I was thinking about maybe doubling up my apron boards. Then I could make one solid, say 1 1/4 thick. Then I could make another 1 1/4 thick, then simply SAW out my housing dado and laminate that onto the solid board. Now I have a huge 2 1/2 inch thick apron with a deep 1 1/4 dado. It would be held together by a huge glue area (~890 sq in), so I wouldn't think the strength would be compromised.

Is this overkill? Is there some reason that this is a bad idea?


----------



## Sylvain (Jul 23, 2011)

I would think 5/8 thickness where the dado is, is good enough and the rest will still be 1 1/4. The apron's purpose is to stop left-right raking.

Why so much planning?
I would not have done it before gluing.
It is a workbench, it doesn't have to be planed to furniture grade 
Certainly not the inside face that will not be seen by anyone.

Of course if you intend to use holdfast in the apron, you could double it on the all surface of the (front) apron.
Use plenty of screws to clamp boards together , remove when the glue is dry.

edit: the apron on mine is only 1 1/8 thick, (3/4 where the dado is which gives a 3/8 dado) . The workbench is rock solid.
So there is some flexibility in the dimensions.


----------



## Malone (Sep 15, 2012)

I'm very new to hand-tool woodworking, so I probably over-planed due to inefficient technique and also due to the fact that one of my boards developed a little bit of twist after the initial planing, so I went back and took a little more off to correct that.

Thanks a lot, Sylvain, for your helpful input. It makes me feel a lot more confident as I proceed.


----------



## SMP (Aug 29, 2018)

I believe in europe a lot of their sizes are different, so 2x in UK is thicker than ours.

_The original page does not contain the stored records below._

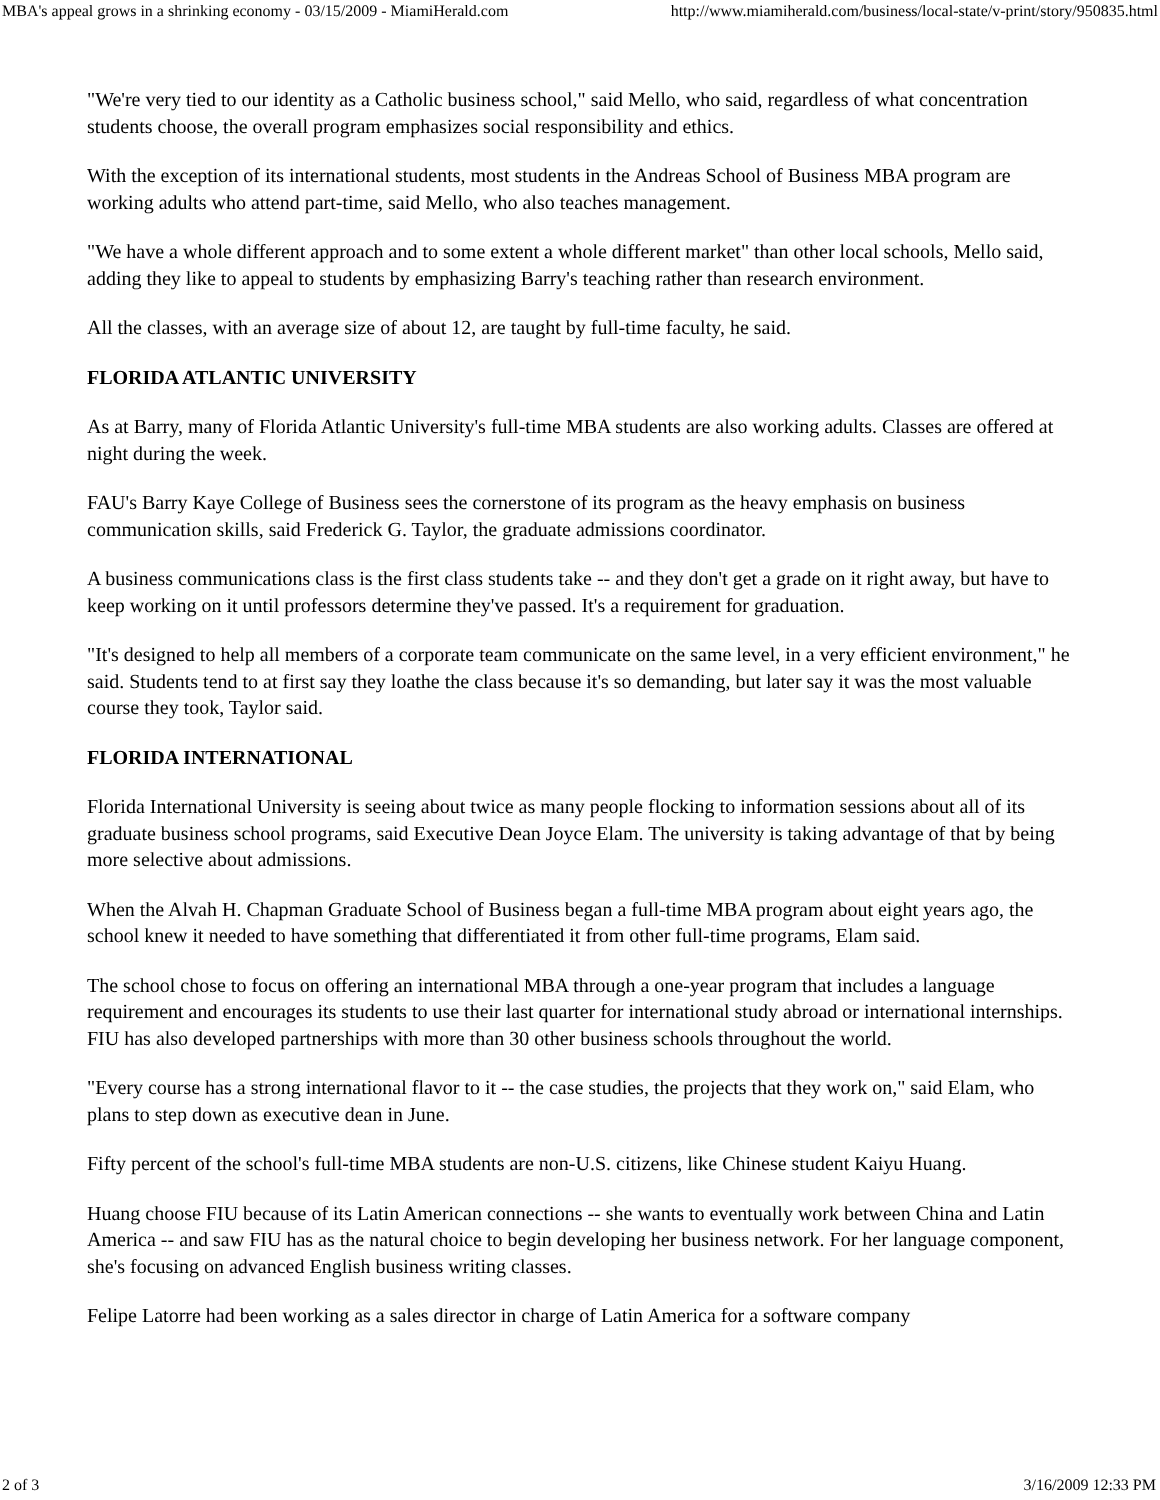MBA's appeal grows in a shrinking economy - 03/15/2009 - MiamiHerald.com http://www.miamiherald.com/business/local-state/v-print/story/950835.html
"We're very tied to our identity as a Catholic business school," said Mello, who said, regardless of what concentration students choose, the overall program emphasizes social responsibility and ethics.
With the exception of its international students, most students in the Andreas School of Business MBA program are working adults who attend part-time, said Mello, who also teaches management.
"We have a whole different approach and to some extent a whole different market" than other local schools, Mello said, adding they like to appeal to students by emphasizing Barry's teaching rather than research environment.
All the classes, with an average size of about 12, are taught by full-time faculty, he said.
FLORIDA ATLANTIC UNIVERSITY
As at Barry, many of Florida Atlantic University's full-time MBA students are also working adults. Classes are offered at night during the week.
FAU's Barry Kaye College of Business sees the cornerstone of its program as the heavy emphasis on business communication skills, said Frederick G. Taylor, the graduate admissions coordinator.
A business communications class is the first class students take -- and they don't get a grade on it right away, but have to keep working on it until professors determine they've passed. It's a requirement for graduation.
"It's designed to help all members of a corporate team communicate on the same level, in a very efficient environment," he said. Students tend to at first say they loathe the class because it's so demanding, but later say it was the most valuable course they took, Taylor said.
FLORIDA INTERNATIONAL
Florida International University is seeing about twice as many people flocking to information sessions about all of its graduate business school programs, said Executive Dean Joyce Elam. The university is taking advantage of that by being more selective about admissions.
When the Alvah H. Chapman Graduate School of Business began a full-time MBA program about eight years ago, the school knew it needed to have something that differentiated it from other full-time programs, Elam said.
The school chose to focus on offering an international MBA through a one-year program that includes a language requirement and encourages its students to use their last quarter for international study abroad or international internships. FIU has also developed partnerships with more than 30 other business schools throughout the world.
"Every course has a strong international flavor to it -- the case studies, the projects that they work on," said Elam, who plans to step down as executive dean in June.
Fifty percent of the school's full-time MBA students are non-U.S. citizens, like Chinese student Kaiyu Huang.
Huang choose FIU because of its Latin American connections -- she wants to eventually work between China and Latin America -- and saw FIU has as the natural choice to begin developing her business network. For her language component, she's focusing on advanced English business writing classes.
Felipe Latorre had been working as a sales director in charge of Latin America for a software company
2 of 3 3/16/2009 12:33 PM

I think that 5/8 at the joint will be fine. Like mentioned as long as that apron keeps it from racking and still has the weight to not move around on you it will be fine. The benefit of thicker wood on hand tool benches is just the mass of keeping it in place. Paul doesn't use his apron like a lot of traditional woodworkers do, he actually puts a drawer in it etc. If you do decide to use holdfasts and its to thin you can just glue a scrap behind and drill the hole through both pieces.


----------